Role-models: Who Should They Be?

Introduction

Who are our role-models? How has society been changing? Who should be our role-models?

role-models

Photo by nist6dh / CC BY

First, what are role-models? The dictionary defines it as “a person looked to by others as an example to be imitated.” It is the people we look up to and inspire us (often meant for kids to be like when they grow up). It is the people we not only want to be like but the people who we should be like for a better world. A role-model goes beyond just respect and inspirational figure – i.e. I respect basketball star Kobe Bryant very much since he matured and is my favorite basketball player, but he is not a role-model. Before I get more into that, here’s what I believe has become a society-wise issue.

[Before I get into it, I realize it is a bit depressing who our current role-models have become, but it’s an observation of people & society. On this blog I try to make light out of every issue/situation, but this entry may not be as bright.]

One of the things I have observed over the years is how focus constantly tends to shift away from knowledge & big scale thinking to small scale thinking with no long-term impacts. That paradigm shift has been consistent to the point that few chase knowledge. Technical fields are not respected enough by non-technical. Education way too often gets frowned at. The number of people who don’t read books at all continues to rise decade after decade. It seems as if the definition of reading has changed from reading books to reading facebook & twitter. Or not reading anything at all. These are just impacts on individual level, which is not as damaging in the grand scheme of things.

Photo by tess / CC BY

Photo by tess / CC BY

Scarier than all this is the impact it has had on a societal level. I will focus on some of our biggest modern day role-models, then why they should not be our role-models (example I use is professional athletes — there are some exceptions though as I will mention). I will mention 3 groups of people who instead should be our role-models.

Modern Role Models

The types of people that we consider role models include singers, athletes, actors/actresses, models,. Looks, sexuality, and artificial body altering (botox, plastic surgeries, breast implants, heavy makeup, etc) are rampant alterations in the world we live in today. These changes have made it difficult to distinguish between who or what parts of these celebrities are real or fake. When we look at today’s role models, we see these qualities make up a major component of who they are. Kids, teenagers, even young adults see it daily and strive to be just like that. Materialism, money, wealth trumps ideas, imagination, dreams. When we look on social media, it becomes clear that narcissistic tendencies have taken hold of society globally.

What is clear in all this is the world has changed. When you see people looking up to Miley Cyrus, Kim Kardashian, Justin Bieber, Kanye West, Nicki Minaj, Kylie Jenner, Alex Rodriguez, Donald Trump, Charlie Sheen, many others as role-models, we have a HUGE problem!

Keep in mind that all of these professions can impact the world in positive manners.. Singers can inspire generations of people to look within. Athletes can use their wealth to start charities and contribute to charitable causes for change. Actors can help us dream through different roles of people they can play. More often than not though, these are not role-models. A role-model is somebody we can not only be like but who we WANT to be like, who we should emulate. We have to be able to connect to them on a personal level. How many of us know how LeBron or Taylor Swift are like behind private doors? We know little about their personal lives or their real character. They both seem like great genuine people with big hearts, but that is with cameras focused on them.

Photo by camelia / CC BY

Photo by camelia / CC BY

How do you emulate somebody that you know only what their team of publicists, public relations firms, and agents want you to know? You don’t even know the real person behind all the facade. We have all heard of well-respected celebrities who were very nice friendly people when in public view but turned out to be ego-maniacs and jerks behind closed doors.

[Questions to answer]
1. List every example of artificial body altering given in parentheses in the role-models article.
2. Write a continuation of the role-models article, starting right after its final sentence.

Records from a collection
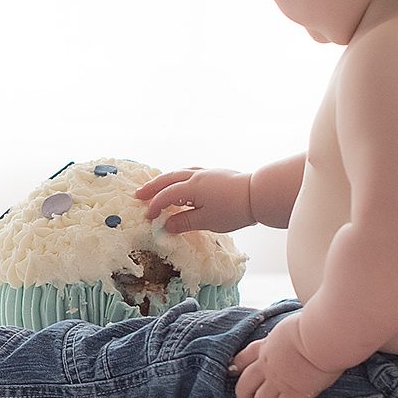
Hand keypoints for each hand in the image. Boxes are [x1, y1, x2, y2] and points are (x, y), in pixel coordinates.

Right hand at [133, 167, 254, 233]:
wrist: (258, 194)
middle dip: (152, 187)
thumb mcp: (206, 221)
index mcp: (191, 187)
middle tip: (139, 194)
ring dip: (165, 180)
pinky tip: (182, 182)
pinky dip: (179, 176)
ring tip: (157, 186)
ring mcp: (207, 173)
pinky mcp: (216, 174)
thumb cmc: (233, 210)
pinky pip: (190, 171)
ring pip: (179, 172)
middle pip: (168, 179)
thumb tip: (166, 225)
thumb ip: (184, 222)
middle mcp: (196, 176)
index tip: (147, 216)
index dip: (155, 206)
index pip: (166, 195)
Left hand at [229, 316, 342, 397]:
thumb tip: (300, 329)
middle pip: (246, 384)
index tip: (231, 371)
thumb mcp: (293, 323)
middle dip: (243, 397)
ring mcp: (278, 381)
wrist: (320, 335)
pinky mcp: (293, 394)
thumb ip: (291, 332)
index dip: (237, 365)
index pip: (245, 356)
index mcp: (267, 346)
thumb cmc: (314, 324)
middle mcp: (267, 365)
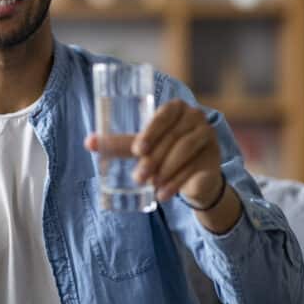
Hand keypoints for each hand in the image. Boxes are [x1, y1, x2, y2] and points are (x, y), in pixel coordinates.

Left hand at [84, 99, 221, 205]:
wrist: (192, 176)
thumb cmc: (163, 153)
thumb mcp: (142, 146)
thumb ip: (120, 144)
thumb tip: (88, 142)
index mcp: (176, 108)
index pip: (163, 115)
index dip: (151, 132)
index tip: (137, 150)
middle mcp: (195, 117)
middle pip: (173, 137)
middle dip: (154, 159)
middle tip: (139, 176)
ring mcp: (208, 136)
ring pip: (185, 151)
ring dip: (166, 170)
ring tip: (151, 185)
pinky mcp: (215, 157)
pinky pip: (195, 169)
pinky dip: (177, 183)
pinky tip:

[Responses by task]
1. botox, plastic surgeries, breast implants, heavy makeup

2.
One example – do note this is NOT character assassination because it is a true story. Last year in July 2014, my cousins met NBA basketball superstar Kyrie Irving at Martha’s Vineyard island. He is highly respected by everyone, and I used to truly look up to him. My cousins saw him taking a walk and ran up to him very excited, asking him for an autograph (also gave him option of group photo). Irving rudely says with an attitude “I am busy and with family” and just walks away. If he was worried other kids might start lining up too – that area was hardly crowded and nobody else recognized him. Since that day, I lost respect I had for Kyrie Irving. Guy doesn’t have a few seconds for couple autographs, but worse than that he responds rudely to a few 16 and 17-year old kids? Of course, he has a right to not sign autographs or take a quick selfie, but it was in bad taste. If there were cameras there recording, I guarantee he would have gone out of his way for autographs & taking selfies with zero rudeness. My cousins were disappointed and told me they will never again root for this fake guy. All it took was one moment for the guy to fall permanently from their thoughts, and his true colors to show. I lost all respect for him that day. To this day, people consider Kyrie a role-model, but he is not. Maybe he was before he became famous – money/fame changes people, and I guess he is too big now for the average person.

Moral of the story: Don’t trust what you see, read, or hear from celebrities while in public with cameras pointing at them, media members and personal publicists standing there! It is the private interactions away from cameras that tell you everything (or with a hidden camera, which I feel is somewhat cheap tactic used by entertainment shows like TMZ).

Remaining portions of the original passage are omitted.